Problem to solve:
Among the entries below, extract exactly the lines that run from the one with "Table 9: The" through the one with "Table 3. Association", both ends included.

Records for this task:
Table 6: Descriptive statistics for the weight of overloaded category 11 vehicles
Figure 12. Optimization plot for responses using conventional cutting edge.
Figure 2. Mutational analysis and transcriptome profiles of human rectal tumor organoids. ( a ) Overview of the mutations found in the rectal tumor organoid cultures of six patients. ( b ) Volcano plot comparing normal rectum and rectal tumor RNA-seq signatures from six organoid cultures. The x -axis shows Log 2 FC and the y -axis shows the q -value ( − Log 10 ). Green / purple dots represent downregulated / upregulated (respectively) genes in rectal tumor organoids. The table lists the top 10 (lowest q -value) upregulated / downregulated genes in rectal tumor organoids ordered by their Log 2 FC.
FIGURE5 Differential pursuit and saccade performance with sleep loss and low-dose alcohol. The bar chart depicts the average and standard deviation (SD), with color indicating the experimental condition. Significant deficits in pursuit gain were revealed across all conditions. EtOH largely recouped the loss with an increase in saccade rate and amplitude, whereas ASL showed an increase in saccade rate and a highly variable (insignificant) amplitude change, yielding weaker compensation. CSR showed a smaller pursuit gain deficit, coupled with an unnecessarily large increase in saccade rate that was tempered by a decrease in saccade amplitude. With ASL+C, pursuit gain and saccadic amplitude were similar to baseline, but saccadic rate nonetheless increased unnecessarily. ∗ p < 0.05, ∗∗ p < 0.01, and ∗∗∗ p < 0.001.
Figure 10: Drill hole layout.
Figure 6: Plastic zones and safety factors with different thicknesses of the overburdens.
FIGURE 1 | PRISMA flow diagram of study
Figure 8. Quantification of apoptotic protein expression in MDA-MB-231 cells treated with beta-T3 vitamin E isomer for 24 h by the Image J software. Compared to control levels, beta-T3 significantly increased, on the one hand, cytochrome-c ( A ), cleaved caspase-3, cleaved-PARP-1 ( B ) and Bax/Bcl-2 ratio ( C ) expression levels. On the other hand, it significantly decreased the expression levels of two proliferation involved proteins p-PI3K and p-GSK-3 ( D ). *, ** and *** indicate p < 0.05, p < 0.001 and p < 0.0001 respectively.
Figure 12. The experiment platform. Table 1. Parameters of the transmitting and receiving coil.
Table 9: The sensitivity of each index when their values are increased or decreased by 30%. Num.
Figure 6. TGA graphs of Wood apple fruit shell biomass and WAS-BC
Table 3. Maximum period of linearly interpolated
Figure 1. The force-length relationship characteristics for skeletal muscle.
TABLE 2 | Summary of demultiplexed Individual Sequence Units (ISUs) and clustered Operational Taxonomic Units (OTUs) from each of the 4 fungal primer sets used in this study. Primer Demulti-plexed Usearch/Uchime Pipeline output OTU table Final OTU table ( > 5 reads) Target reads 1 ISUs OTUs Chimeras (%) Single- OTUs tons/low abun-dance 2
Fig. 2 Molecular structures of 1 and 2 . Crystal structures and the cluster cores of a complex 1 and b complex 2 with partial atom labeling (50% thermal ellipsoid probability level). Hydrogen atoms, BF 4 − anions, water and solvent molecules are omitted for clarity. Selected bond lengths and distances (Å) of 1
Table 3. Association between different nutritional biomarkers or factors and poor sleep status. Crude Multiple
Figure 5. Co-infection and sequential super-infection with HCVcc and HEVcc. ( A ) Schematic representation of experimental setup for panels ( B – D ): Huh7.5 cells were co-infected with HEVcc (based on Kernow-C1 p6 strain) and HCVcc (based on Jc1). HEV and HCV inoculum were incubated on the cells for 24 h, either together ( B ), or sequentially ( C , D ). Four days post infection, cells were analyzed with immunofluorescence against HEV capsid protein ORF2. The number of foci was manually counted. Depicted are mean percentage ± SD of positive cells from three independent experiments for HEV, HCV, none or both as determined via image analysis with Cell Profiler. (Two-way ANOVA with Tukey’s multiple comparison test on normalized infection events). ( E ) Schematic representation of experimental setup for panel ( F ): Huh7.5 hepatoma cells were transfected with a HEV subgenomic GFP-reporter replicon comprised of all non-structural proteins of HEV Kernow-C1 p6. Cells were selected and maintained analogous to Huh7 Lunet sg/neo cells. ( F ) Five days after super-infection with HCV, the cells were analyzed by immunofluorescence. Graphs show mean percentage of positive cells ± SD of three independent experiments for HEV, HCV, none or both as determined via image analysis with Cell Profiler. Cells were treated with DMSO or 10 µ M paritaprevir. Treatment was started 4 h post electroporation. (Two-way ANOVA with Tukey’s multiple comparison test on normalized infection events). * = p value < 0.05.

Answer space:
Table 9: The sensitivity of each index when their values are increased or decreased by 30%. Num.
Figure 6. TGA graphs of Wood apple fruit shell biomass and WAS-BC
Table 3. Maximum period of linearly interpolated
Figure 1. The force-length relationship characteristics for skeletal muscle.
TABLE 2 | Summary of demultiplexed Individual Sequence Units (ISUs) and clustered Operational Taxonomic Units (OTUs) from each of the 4 fungal primer sets used in this study. Primer Demulti-plexed Usearch/Uchime Pipeline output OTU table Final OTU table ( > 5 reads) Target reads 1 ISUs OTUs Chimeras (%) Single- OTUs tons/low abun-dance 2
Fig. 2 Molecular structures of 1 and 2 . Crystal structures and the cluster cores of a complex 1 and b complex 2 with partial atom labeling (50% thermal ellipsoid probability level). Hydrogen atoms, BF 4 − anions, water and solvent molecules are omitted for clarity. Selected bond lengths and distances (Å) of 1
Table 3. Association between different nutritional biomarkers or factors and poor sleep status. Crude Multiple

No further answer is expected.